UW’s Seidel and the other MWC presidents have been rapped by some football program boosters for prioritizing the health and safety of their students — students who, in the case of football players, also double as unpaid revenue generators.
Dr. Matthew Martinez, director of sports cardiology for Atlantic Health System, told ESPN that he has received calls from major college football programs describing more than a dozen athletes with heart injuries from myocarditis. It’s a situation the American Heart Association is closely monitoring.
In addition to heart conditions, the Mayo Clinic warns that the virus can damage the lungs and brain. COVID-19 can also weaken blood vessels, which contributes to potentially long-lasting liver and kidney problems.
The MWC presidents’ original decision didn’t cancel the football season, only postponed it until spring, when we’ll know more about the disease, and potentially even have a viable vaccine. I think conference leaders got it right the first time, before economic concerns and angry donors likely made them reconsider to keep the peace.

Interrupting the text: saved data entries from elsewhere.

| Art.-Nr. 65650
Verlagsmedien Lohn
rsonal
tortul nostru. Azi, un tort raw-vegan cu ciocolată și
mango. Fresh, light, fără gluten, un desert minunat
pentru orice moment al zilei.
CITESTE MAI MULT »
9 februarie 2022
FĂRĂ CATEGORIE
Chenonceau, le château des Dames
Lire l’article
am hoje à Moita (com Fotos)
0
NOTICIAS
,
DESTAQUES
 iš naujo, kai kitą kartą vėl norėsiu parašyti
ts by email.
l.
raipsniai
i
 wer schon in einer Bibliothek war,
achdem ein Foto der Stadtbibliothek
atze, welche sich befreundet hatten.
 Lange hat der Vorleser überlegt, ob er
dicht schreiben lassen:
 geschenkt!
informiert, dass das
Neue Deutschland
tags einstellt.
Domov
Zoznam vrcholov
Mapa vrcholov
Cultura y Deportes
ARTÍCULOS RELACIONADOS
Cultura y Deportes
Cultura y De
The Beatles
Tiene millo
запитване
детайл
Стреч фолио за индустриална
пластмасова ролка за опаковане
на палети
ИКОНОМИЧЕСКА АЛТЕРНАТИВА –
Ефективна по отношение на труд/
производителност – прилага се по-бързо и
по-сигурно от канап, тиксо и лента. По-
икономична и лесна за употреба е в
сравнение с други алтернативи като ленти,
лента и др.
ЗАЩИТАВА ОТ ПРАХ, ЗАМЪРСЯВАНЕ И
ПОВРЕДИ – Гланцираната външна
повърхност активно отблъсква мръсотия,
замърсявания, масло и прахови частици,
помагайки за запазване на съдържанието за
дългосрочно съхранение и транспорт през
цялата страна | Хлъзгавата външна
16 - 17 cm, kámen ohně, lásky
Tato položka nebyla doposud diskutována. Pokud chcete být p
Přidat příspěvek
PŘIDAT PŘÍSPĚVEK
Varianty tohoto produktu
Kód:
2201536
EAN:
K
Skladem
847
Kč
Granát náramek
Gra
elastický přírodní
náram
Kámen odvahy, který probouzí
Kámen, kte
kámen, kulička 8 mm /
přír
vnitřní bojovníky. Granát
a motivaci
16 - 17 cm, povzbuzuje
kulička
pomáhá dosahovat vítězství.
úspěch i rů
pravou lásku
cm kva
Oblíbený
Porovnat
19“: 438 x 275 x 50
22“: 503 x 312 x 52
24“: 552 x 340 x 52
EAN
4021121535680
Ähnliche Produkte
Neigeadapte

If we’ve learned anything from this pandemic, it’s that we should proceed with caution. The stakes are literally life and death for many who are infected by COVID-19. Doing our best to make sure student athletes have healthy bodies long after they leave the college gridiron should be the primary concern of all college administrators, coaches, football fans and the student cheering section.
CORRECTION: This story has been updated to reflect the correct date of Wyoming’s first scheduled home game. -ED.